You might be getting class-leading performance, but you'll be top dollar for it. This monocular is a lot more expensive than comparable factory-made units; so much so you might want to add it to your list of insured items.
If it's a mini-moncular you're after, our pick is the MiniQuick 5x10 from leading optical specialist Carl Zeiss. This monocular not much bigger than a fountain pen, making it a truly ‘take anywhere’ device, which comes with its own handy pocket clip to prevent it from getting lost. Despite its micro proportions, the performance isn’t what you’d call unduly compromised; we still get a useful 5x magnification and a 10mm objective lens, plus 16.5mm eye relief. What’s more, it claims to be sufficiently ‘weather sealed’ to withstand water spray – although you probably don’t want to go swimming with it tucked into your trunks. At just 4.5-inches long, if you’re truly looking for an ultra lightweight pocket sized monocular, this very much fits the bill. However, if a small size isn’t your top consideration you could get more bang for your buck elsewhere.
If you're after a monocular to take backpacking, try the Conquest 10x25T, which manufacturer Zeiss likens to a mini-telescope. Like others in this list, it’s designed to bring the faraway closer, while remaining fairly compact and easy to carry without weighing you down. The brand is known for its optical excellence, and here it delivers the expected multi-coated optics for a high-quality performance. A leather pouch and carrying strap are included, while a 15mm eye relief ensures comfortable viewing. This monocular is sealed against water spray and can ably function in temperatures that vary between -4 and 104 degrees, meaning it should stand up in a range of situations and climates.

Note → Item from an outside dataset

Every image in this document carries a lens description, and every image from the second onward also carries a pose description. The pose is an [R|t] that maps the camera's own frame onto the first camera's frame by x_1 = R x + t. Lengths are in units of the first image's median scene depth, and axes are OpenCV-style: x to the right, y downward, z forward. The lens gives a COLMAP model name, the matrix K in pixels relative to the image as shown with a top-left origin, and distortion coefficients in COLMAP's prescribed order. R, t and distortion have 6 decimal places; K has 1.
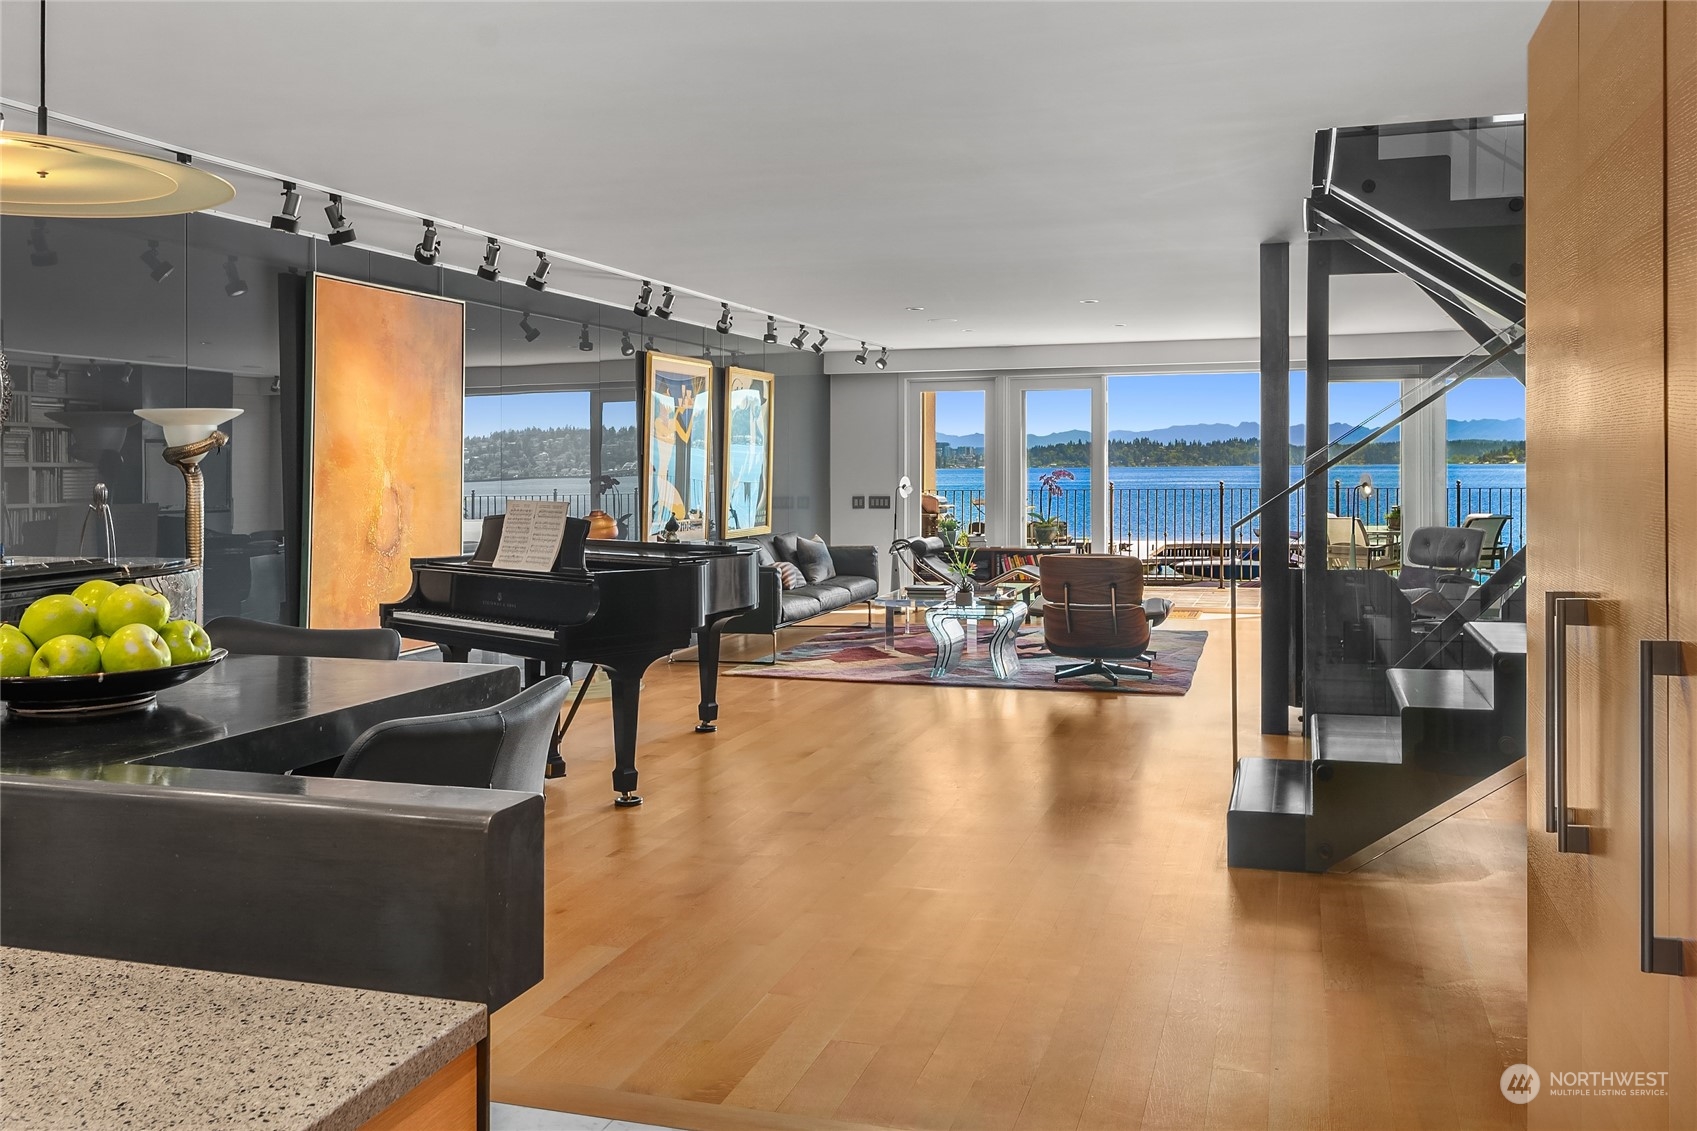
lens RADIAL K [[1404.3, 0, 848.4], [0, 1404.3, 466.2], [0, 0, 1]] dist [0.008516, 0.003286]
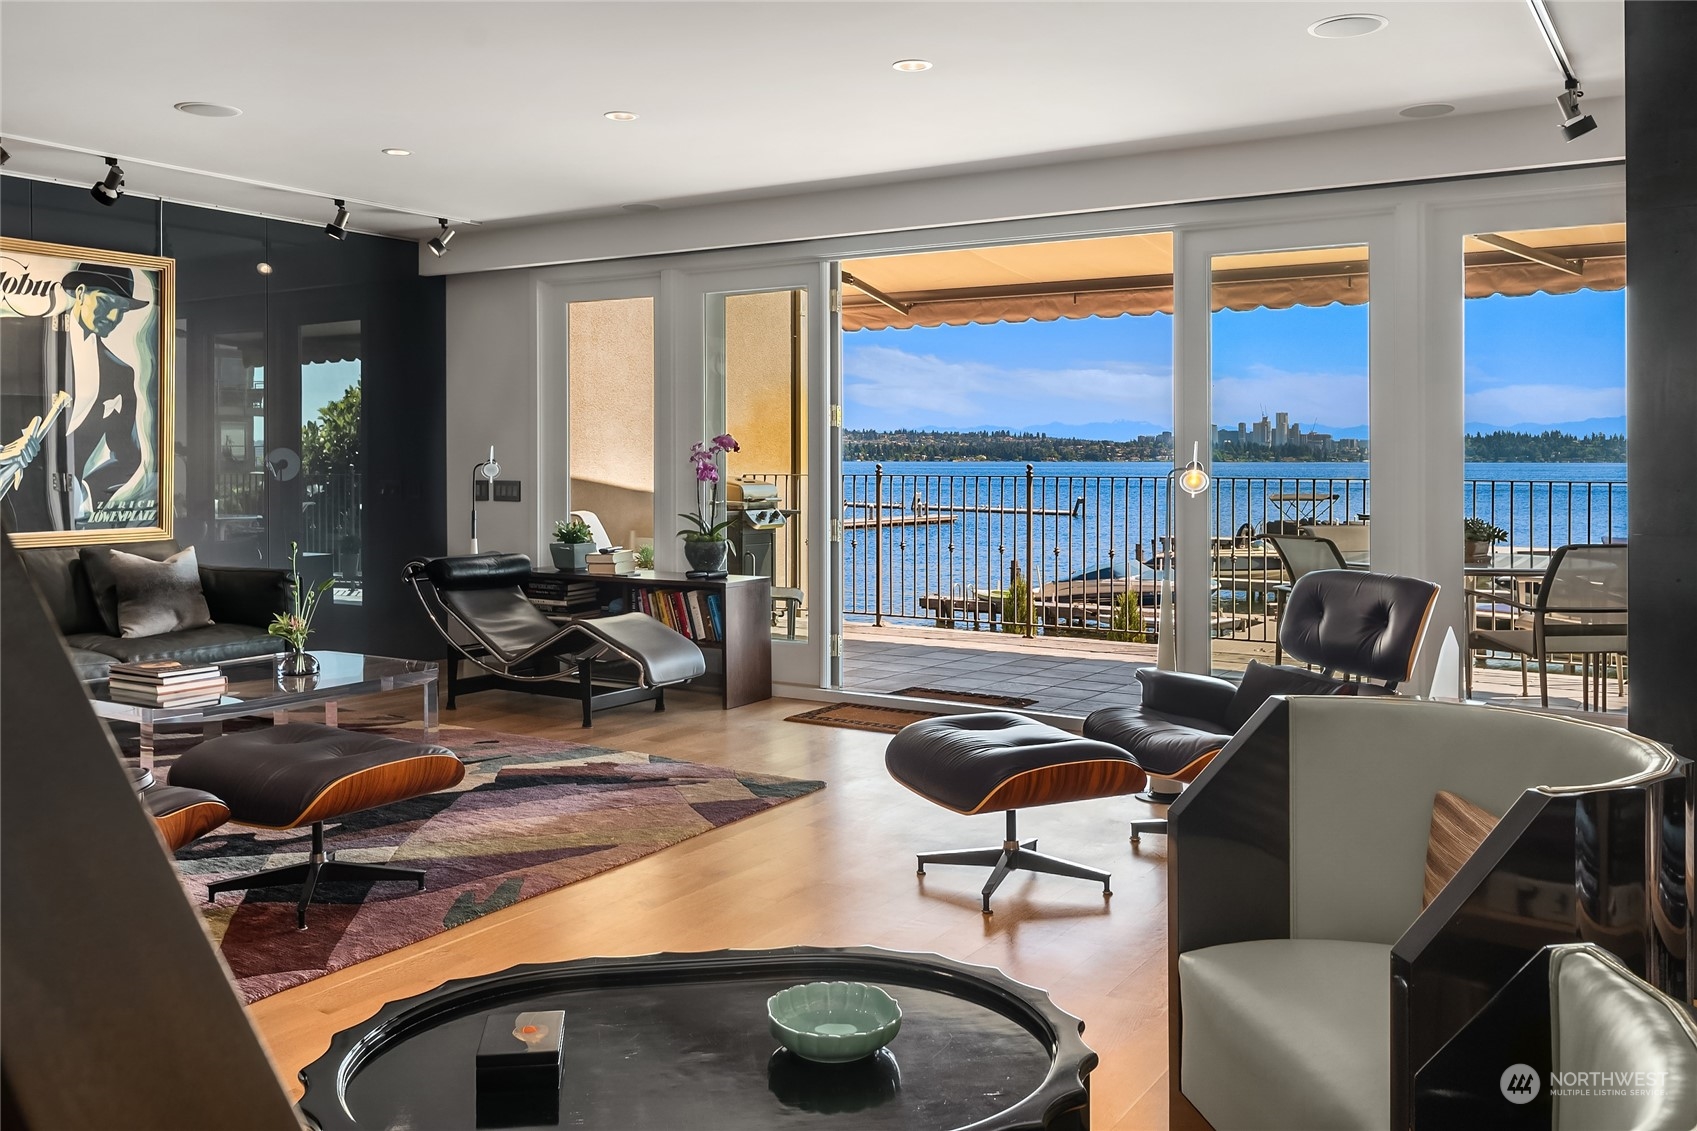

What should I look for in a monocular?
If you've ever shopped for a pair of binoculars, you're probably aware that the key measurements you need to look out for are the size of the objective lens and the magnification. If a monocular's manufacturer gives you a specification of 8 x 42, this signifies that the monocular incorporates a 42mm objective lens size with an 8x magnification. Higher magnification obviously allows you to see further, with the caveat of a narrower angle of view, while a wider objective lens size provides a brighter overall image. This makes monoculars with wider objective lenses particularly useful for use in low-light situations. As you might have guessed, however, monoculars with wider lenses and greater magnifying capabilities will typically be bigger and heavier, with a a higher price tag to match.
On the other side of the scale, you've got more modest monoculars with small objective lenses and modest zoom ranges. While they won't be as useful for distant subjects or in low light, they will likely be both lighter and cheaper.
Even the best objective lens will only take you so far in low light of course, and if you're trying to literally see in the dark and do some night spotting, you should look for an infrared-equipped night vision monocular. We’ve included our pick of those in this guide too, to add a bit of variety – be aware that they also tend to be significantly more expensive.